Source: Microsoft
UBS’s in-house legal team must find very specific information, like a clause or regulation, across a library of 26 million legal documents in multiple languages. Looking to empower its legal team to focus on more value-added work and streamline the time spent searching through documents, the company chose to build its solution on Microsoft Azure OpenAI Service and Azure AI Search. The resulting knowledge management solution, Legal AI Assistant (LAIA), offers semantic search functionality at scale using metadata identification from the underlying storage systems to help employees pinpoint phrases, clauses, and paragraphs using natural language and semantic similarity, rather than keyword matching.
UBS employees can now locate information much more quickly and easily than they had with the prior search tools produced.
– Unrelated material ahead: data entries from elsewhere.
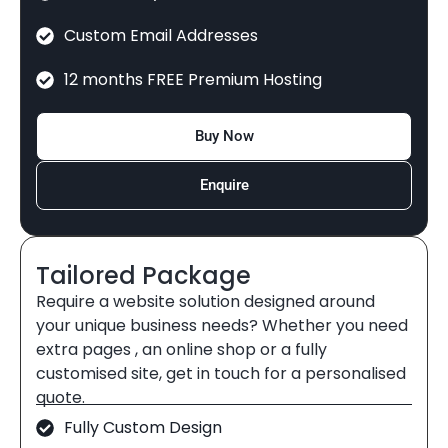
Custom Email Addresses
12 months FREE Premium Hosting
Buy Now
Enquire
Tailored Package
Require a website solution designed around
your unique business needs? Whether you need
extra pages , an online shop or a fully
customised site, get in touch for a personalised
quote.
Fully Custom Design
Employees are finding productivity gains, thanks to the improved search experience and accuracy provided by LAIA.
UBS is expanding the tool globally, all while respecting the tight regulations placed on the industry, along with the needs of its employees. “Moving to a system like this takes training,” says Felicia Efta, Legal Counsel Asset Management, Head of Alternative Funds EMEA at UBS. “We need to switch from keyword search to descriptive search and learn prompting skills. That’s why we’ve also developed bespoke training focused on helping employees to improve their queries and better utilize LAIA.”
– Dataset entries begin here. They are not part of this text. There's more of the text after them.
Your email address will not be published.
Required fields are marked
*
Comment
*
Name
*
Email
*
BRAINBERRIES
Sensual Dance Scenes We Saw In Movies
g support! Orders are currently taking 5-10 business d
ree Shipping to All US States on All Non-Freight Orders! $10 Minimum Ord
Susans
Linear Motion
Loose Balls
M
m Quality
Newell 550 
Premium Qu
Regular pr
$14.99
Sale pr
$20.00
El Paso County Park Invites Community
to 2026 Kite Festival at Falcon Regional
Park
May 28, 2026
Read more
“We did a lot of upfront planning to ensure the solution would fit within the highly regulated UBS environment and work for our use case,” says Ilias Fotopoulos, Chapter Lead, AI & Data Engineer at UBS. “At UBS, we were early adopters of Azure AI technologies, and they’ve only gotten better over time. They’ve helped us streamline search across millions of documents at scale and with speed.
“Deploying Microsoft AI technologies has made our legal teams’ work easier and faster,” says Vlad Stoian, Product Owner for the Legal AI Assistant at UBS. “We plan to enhance LAIA further by converting unstructured data to structured data to make it easier to search and filter documents based on specific criteria. We want to keep unlocking more use cases and improve LAIA’s overall utility.”
“The performance of Azure AI Search exceeded our initial prototype’s results, and it’s helped us build one of the largest-scale knowledge retrieval systems at UBS,” says Fotopoulos. “That just reinforces our certainty that collaborating with Microsoft on this project was the right decision.”